§ **Exercise instructions**: Pull out of the data below the stretch of lines bounded by the one containing "right hip: (683, 570)" and the one containing "left knee: (1312, 671)", both bounds included, unchanged.

─── Materials provided

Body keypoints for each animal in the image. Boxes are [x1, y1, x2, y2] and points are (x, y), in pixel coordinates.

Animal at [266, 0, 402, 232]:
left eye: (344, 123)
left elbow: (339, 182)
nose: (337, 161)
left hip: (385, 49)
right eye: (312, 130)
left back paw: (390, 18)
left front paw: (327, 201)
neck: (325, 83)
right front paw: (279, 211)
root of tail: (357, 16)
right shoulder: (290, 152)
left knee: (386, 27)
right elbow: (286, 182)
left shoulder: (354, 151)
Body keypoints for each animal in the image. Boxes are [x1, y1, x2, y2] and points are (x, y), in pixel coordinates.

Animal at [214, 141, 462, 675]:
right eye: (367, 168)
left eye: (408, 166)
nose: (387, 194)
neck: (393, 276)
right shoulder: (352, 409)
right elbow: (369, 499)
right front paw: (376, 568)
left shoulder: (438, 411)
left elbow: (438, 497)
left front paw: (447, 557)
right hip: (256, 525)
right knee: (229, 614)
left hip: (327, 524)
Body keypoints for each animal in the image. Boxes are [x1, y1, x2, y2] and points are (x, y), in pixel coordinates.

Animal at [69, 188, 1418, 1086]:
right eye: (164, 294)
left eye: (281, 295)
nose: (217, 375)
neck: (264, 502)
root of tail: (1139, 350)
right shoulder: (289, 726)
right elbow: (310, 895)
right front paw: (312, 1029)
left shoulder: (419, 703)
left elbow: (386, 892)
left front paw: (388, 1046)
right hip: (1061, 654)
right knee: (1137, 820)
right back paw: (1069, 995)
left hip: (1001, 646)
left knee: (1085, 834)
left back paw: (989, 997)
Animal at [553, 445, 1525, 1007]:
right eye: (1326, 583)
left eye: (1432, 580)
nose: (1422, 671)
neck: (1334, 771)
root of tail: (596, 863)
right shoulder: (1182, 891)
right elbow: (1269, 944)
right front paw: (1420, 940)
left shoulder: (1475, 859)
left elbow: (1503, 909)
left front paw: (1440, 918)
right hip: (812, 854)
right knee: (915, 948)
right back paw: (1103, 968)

──────
─── Materials provided

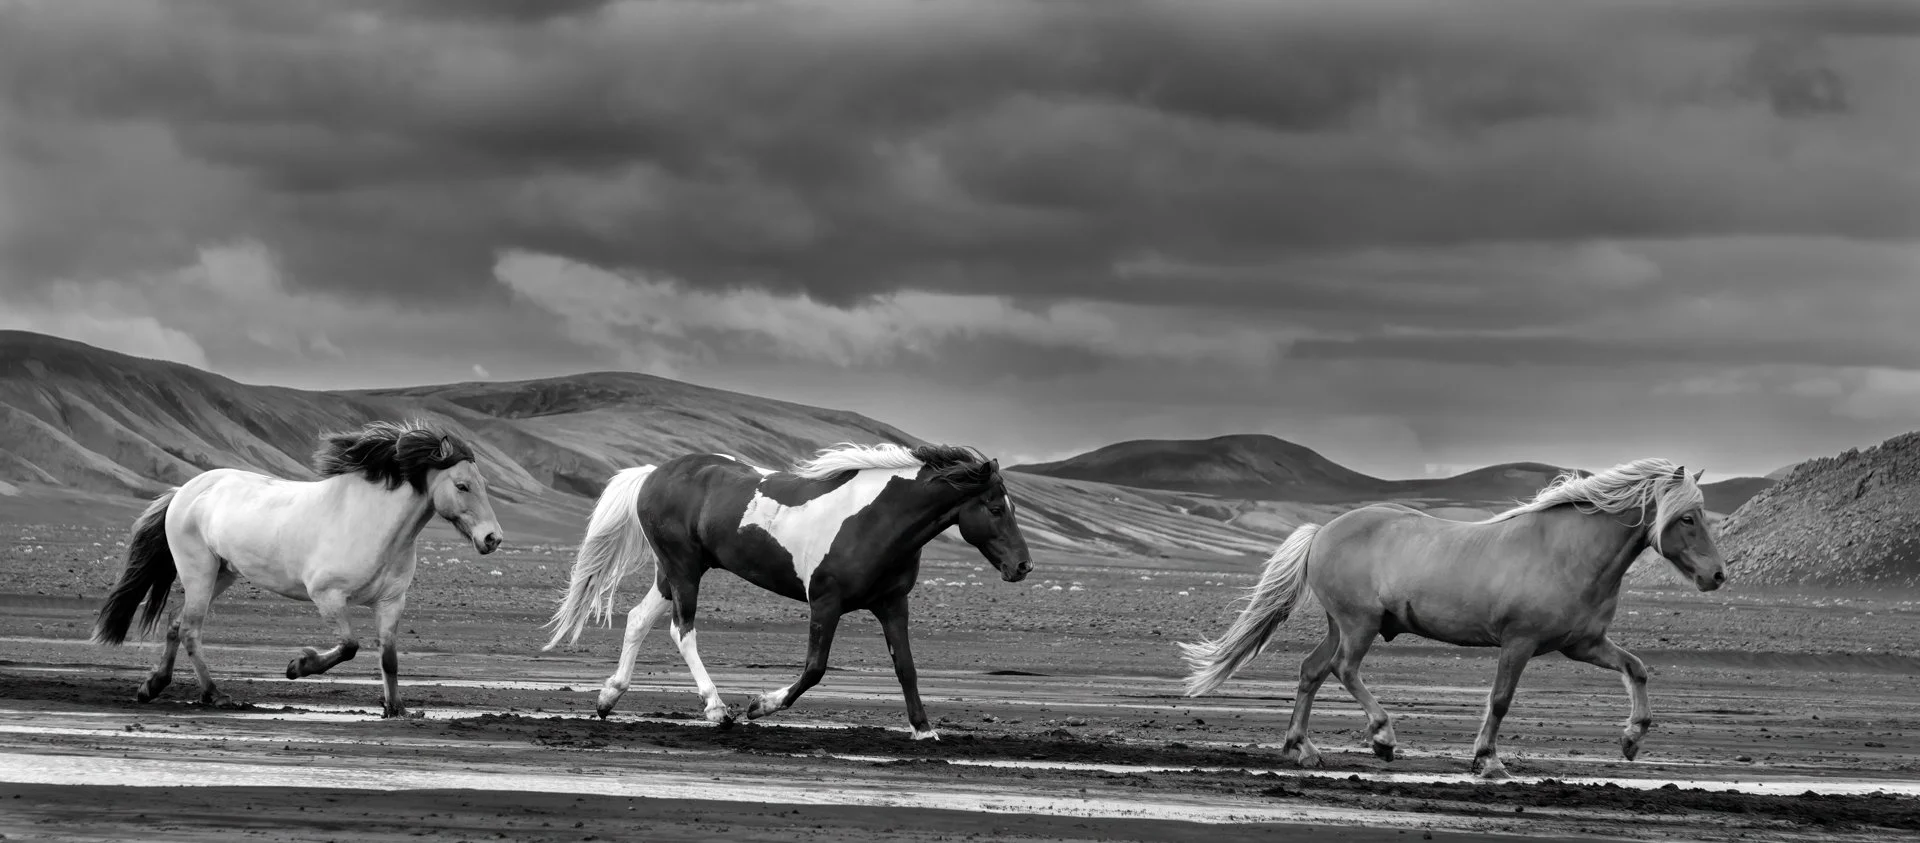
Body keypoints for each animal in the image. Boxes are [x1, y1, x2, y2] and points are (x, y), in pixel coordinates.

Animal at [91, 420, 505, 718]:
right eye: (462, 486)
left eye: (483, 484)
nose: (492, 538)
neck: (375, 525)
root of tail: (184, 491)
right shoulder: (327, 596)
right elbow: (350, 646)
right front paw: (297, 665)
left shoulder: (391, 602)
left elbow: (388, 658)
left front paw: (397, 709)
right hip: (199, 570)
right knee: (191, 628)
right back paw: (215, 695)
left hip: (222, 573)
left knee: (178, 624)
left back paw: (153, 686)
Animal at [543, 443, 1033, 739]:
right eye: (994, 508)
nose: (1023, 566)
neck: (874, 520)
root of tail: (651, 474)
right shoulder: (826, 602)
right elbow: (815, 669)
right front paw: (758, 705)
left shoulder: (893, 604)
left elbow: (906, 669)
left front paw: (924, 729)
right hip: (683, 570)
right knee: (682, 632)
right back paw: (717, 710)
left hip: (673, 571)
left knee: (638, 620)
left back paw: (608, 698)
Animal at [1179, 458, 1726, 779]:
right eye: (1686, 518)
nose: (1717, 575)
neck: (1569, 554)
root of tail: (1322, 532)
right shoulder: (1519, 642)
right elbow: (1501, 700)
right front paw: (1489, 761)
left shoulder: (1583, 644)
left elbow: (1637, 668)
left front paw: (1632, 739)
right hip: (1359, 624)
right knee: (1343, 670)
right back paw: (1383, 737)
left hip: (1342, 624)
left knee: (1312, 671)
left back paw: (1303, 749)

──────
─── Materials provided

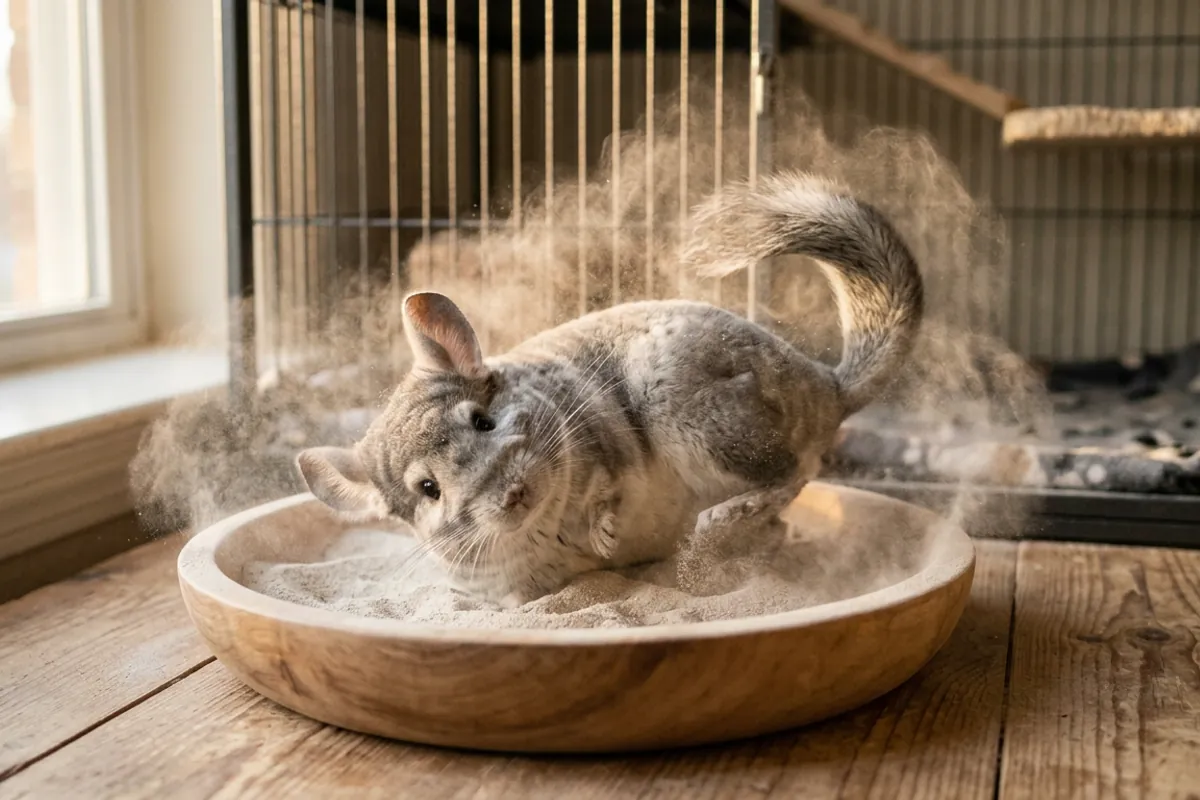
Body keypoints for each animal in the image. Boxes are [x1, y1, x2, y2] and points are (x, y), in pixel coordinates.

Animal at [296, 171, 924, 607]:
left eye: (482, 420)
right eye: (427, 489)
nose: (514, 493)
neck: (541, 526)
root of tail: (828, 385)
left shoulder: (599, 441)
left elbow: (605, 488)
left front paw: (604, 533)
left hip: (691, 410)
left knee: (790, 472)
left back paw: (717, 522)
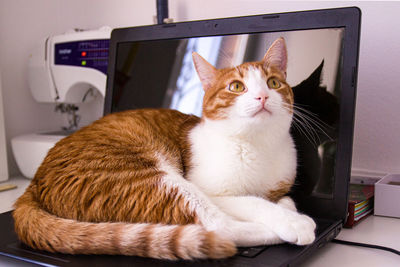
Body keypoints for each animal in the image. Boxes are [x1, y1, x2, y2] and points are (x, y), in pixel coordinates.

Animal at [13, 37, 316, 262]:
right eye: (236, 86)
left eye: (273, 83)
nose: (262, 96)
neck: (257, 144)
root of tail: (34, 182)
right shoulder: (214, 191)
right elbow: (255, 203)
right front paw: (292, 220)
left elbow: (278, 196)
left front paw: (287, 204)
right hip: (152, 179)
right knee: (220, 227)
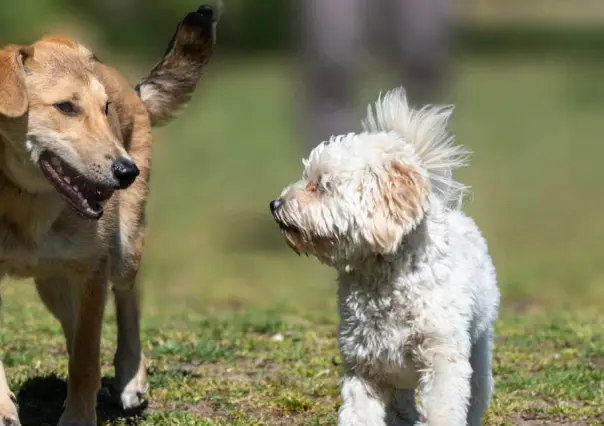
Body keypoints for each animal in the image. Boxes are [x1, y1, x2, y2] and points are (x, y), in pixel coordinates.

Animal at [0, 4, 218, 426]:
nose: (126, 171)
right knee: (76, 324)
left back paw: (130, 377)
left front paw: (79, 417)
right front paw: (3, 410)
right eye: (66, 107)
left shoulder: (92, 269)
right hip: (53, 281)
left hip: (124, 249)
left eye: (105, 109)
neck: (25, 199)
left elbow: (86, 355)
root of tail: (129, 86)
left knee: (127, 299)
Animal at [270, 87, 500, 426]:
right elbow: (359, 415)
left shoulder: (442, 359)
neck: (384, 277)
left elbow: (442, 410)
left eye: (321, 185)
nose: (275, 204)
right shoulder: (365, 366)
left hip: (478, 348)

──────

§ **Exercise response**:
right hip: (683, 570)
right knee: (682, 632)
right back paw: (717, 710)
left hip: (673, 571)
left knee: (638, 620)
left back paw: (608, 698)
Animal at [1179, 458, 1726, 779]:
right eye: (1686, 518)
nose: (1717, 575)
neck: (1569, 554)
root of tail: (1322, 532)
right shoulder: (1519, 642)
right elbow: (1501, 700)
right front paw: (1489, 761)
left shoulder: (1583, 644)
left elbow: (1637, 668)
left front paw: (1632, 739)
right hip: (1359, 624)
right knee: (1343, 670)
right back paw: (1383, 737)
left hip: (1342, 624)
left knee: (1312, 671)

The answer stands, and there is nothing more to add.